• **Description of the task**
Would you set down all of the entries below exactly as they stand?

[Entries taken from a collection]
*** Block opens ***

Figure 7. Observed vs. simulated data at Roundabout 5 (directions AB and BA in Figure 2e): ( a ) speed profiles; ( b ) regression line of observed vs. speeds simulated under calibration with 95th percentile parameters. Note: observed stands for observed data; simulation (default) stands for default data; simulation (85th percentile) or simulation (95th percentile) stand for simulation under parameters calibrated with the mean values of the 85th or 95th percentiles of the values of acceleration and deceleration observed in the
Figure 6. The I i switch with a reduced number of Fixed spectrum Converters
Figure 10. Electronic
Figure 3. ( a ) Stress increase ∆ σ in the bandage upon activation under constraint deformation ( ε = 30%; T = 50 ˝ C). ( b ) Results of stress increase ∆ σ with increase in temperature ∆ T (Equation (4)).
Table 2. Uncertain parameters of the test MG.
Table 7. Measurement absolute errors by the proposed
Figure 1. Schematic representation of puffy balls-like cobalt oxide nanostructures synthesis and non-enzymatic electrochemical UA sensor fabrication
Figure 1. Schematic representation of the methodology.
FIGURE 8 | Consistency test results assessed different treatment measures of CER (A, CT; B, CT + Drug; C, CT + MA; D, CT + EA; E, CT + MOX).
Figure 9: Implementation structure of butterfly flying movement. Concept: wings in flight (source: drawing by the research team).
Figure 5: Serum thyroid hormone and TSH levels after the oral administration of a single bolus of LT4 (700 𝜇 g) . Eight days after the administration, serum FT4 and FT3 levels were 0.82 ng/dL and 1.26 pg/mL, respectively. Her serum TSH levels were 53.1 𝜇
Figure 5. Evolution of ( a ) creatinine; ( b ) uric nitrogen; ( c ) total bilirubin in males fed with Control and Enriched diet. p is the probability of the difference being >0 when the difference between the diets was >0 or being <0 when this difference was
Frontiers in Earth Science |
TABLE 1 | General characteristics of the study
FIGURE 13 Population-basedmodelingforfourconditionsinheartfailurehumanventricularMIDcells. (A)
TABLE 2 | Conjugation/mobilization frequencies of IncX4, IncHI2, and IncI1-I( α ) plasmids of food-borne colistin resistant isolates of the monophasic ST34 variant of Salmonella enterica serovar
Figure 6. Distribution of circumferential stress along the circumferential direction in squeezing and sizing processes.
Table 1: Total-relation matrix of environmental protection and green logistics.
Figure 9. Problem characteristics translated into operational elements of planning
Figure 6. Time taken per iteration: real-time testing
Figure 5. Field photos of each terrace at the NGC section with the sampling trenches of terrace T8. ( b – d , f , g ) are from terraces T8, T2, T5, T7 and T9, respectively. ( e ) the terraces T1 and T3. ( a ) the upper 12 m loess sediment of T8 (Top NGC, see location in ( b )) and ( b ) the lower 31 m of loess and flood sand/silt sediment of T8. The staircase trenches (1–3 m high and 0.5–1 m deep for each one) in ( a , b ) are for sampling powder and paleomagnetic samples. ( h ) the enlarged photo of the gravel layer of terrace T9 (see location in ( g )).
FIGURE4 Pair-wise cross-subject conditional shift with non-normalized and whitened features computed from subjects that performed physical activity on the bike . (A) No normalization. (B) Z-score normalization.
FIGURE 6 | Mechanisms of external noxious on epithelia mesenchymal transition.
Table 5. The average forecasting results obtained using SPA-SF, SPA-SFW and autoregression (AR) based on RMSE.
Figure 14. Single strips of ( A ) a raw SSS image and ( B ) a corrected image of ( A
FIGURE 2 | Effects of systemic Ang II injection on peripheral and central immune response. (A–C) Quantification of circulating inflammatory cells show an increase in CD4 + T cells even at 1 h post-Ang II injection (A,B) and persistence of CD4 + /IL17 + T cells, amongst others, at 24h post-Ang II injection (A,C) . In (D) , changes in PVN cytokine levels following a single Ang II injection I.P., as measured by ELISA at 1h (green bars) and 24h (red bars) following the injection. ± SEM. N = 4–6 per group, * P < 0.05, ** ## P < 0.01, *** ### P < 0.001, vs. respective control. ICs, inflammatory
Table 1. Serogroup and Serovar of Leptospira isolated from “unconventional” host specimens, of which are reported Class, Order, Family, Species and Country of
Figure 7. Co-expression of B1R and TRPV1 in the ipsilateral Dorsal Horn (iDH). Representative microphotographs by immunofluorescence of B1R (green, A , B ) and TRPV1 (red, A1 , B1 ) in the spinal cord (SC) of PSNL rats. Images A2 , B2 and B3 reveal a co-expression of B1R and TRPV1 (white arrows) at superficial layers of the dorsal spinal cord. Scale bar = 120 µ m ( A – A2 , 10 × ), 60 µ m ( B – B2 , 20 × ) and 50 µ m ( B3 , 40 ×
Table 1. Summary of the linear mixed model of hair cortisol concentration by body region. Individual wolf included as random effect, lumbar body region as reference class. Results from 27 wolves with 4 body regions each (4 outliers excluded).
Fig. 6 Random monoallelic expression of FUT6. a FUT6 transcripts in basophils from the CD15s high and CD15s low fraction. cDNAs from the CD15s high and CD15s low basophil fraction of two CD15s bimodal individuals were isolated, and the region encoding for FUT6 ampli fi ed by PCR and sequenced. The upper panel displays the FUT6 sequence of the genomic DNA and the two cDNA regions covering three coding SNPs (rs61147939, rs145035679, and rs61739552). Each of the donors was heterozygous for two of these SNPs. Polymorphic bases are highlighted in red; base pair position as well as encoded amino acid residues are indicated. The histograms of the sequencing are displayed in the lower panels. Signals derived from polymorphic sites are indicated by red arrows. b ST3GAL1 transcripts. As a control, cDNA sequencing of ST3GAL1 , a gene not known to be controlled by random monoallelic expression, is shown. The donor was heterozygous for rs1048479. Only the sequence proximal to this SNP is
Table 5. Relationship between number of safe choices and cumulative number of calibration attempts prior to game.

*** Block closes ***

• **Task answer**
Figure 7. Observed vs. simulated data at Roundabout 5 (directions AB and BA in Figure 2e): ( a ) speed profiles; ( b ) regression line of observed vs. speeds simulated under calibration with 95th percentile parameters. Note: observed stands for observed data; simulation (default) stands for default data; simulation (85th percentile) or simulation (95th percentile) stand for simulation under parameters calibrated with the mean values of the 85th or 95th percentiles of the values of acceleration and deceleration observed in the
Figure 6. The I i switch with a reduced number of Fixed spectrum Converters
Figure 10. Electronic
Figure 3. ( a ) Stress increase ∆ σ in the bandage upon activation under constraint deformation ( ε = 30%; T = 50 ˝ C). ( b ) Results of stress increase ∆ σ with increase in temperature ∆ T (Equation (4)).
Table 2. Uncertain parameters of the test MG.
Table 7. Measurement absolute errors by the proposed
Figure 1. Schematic representation of puffy balls-like cobalt oxide nanostructures synthesis and non-enzymatic electrochemical UA sensor fabrication
Figure 1. Schematic representation of the methodology.
FIGURE 8 | Consistency test results assessed different treatment measures of CER (A, CT; B, CT + Drug; C, CT + MA; D, CT + EA; E, CT + MOX).
Figure 9: Implementation structure of butterfly flying movement. Concept: wings in flight (source: drawing by the research team).
Figure 5: Serum thyroid hormone and TSH levels after the oral administration of a single bolus of LT4 (700 𝜇 g) . Eight days after the administration, serum FT4 and FT3 levels were 0.82 ng/dL and 1.26 pg/mL, respectively. Her serum TSH levels were 53.1 𝜇
Figure 5. Evolution of ( a ) creatinine; ( b ) uric nitrogen; ( c ) total bilirubin in males fed with Control and Enriched diet. p is the probability of the difference being >0 when the difference between the diets was >0 or being <0 when this difference was
Frontiers in Earth Science |
TABLE 1 | General characteristics of the study
FIGURE 13 Population-basedmodelingforfourconditionsinheartfailurehumanventricularMIDcells. (A)
TABLE 2 | Conjugation/mobilization frequencies of IncX4, IncHI2, and IncI1-I( α ) plasmids of food-borne colistin resistant isolates of the monophasic ST34 variant of Salmonella enterica serovar
Figure 6. Distribution of circumferential stress along the circumferential direction in squeezing and sizing processes.
Table 1: Total-relation matrix of environmental protection and green logistics.
Figure 9. Problem characteristics translated into operational elements of planning
Figure 6. Time taken per iteration: real-time testing
Figure 5. Field photos of each terrace at the NGC section with the sampling trenches of terrace T8. ( b – d , f , g ) are from terraces T8, T2, T5, T7 and T9, respectively. ( e ) the terraces T1 and T3. ( a ) the upper 12 m loess sediment of T8 (Top NGC, see location in ( b )) and ( b ) the lower 31 m of loess and flood sand/silt sediment of T8. The staircase trenches (1–3 m high and 0.5–1 m deep for each one) in ( a , b ) are for sampling powder and paleomagnetic samples. ( h ) the enlarged photo of the gravel layer of terrace T9 (see location in ( g )).
FIGURE4 Pair-wise cross-subject conditional shift with non-normalized and whitened features computed from subjects that performed physical activity on the bike . (A) No normalization. (B) Z-score normalization.
FIGURE 6 | Mechanisms of external noxious on epithelia mesenchymal transition.
Table 5. The average forecasting results obtained using SPA-SF, SPA-SFW and autoregression (AR) based on RMSE.
Figure 14. Single strips of ( A ) a raw SSS image and ( B ) a corrected image of ( A
FIGURE 2 | Effects of systemic Ang II injection on peripheral and central immune response. (A–C) Quantification of circulating inflammatory cells show an increase in CD4 + T cells even at 1 h post-Ang II injection (A,B) and persistence of CD4 + /IL17 + T cells, amongst others, at 24h post-Ang II injection (A,C) . In (D) , changes in PVN cytokine levels following a single Ang II injection I.P., as measured by ELISA at 1h (green bars) and 24h (red bars) following the injection. ± SEM. N = 4–6 per group, * P < 0.05, ** ## P < 0.01, *** ### P < 0.001, vs. respective control. ICs, inflammatory
Table 1. Serogroup and Serovar of Leptospira isolated from “unconventional” host specimens, of which are reported Class, Order, Family, Species and Country of
Figure 7. Co-expression of B1R and TRPV1 in the ipsilateral Dorsal Horn (iDH). Representative microphotographs by immunofluorescence of B1R (green, A , B ) and TRPV1 (red, A1 , B1 ) in the spinal cord (SC) of PSNL rats. Images A2 , B2 and B3 reveal a co-expression of B1R and TRPV1 (white arrows) at superficial layers of the dorsal spinal cord. Scale bar = 120 µ m ( A – A2 , 10 × ), 60 µ m ( B – B2 , 20 × ) and 50 µ m ( B3 , 40 ×
Table 1. Summary of the linear mixed model of hair cortisol concentration by body region. Individual wolf included as random effect, lumbar body region as reference class. Results from 27 wolves with 4 body regions each (4 outliers excluded).
Fig. 6 Random monoallelic expression of FUT6. a FUT6 transcripts in basophils from the CD15s high and CD15s low fraction. cDNAs from the CD15s high and CD15s low basophil fraction of two CD15s bimodal individuals were isolated, and the region encoding for FUT6 ampli fi ed by PCR and sequenced. The upper panel displays the FUT6 sequence of the genomic DNA and the two cDNA regions covering three coding SNPs (rs61147939, rs145035679, and rs61739552). Each of the donors was heterozygous for two of these SNPs. Polymorphic bases are highlighted in red; base pair position as well as encoded amino acid residues are indicated. The histograms of the sequencing are displayed in the lower panels. Signals derived from polymorphic sites are indicated by red arrows. b ST3GAL1 transcripts. As a control, cDNA sequencing of ST3GAL1 , a gene not known to be controlled by random monoallelic expression, is shown. The donor was heterozygous for rs1048479. Only the sequence proximal to this SNP is
Table 5. Relationship between number of safe choices and cumulative number of calibration attempts prior to game.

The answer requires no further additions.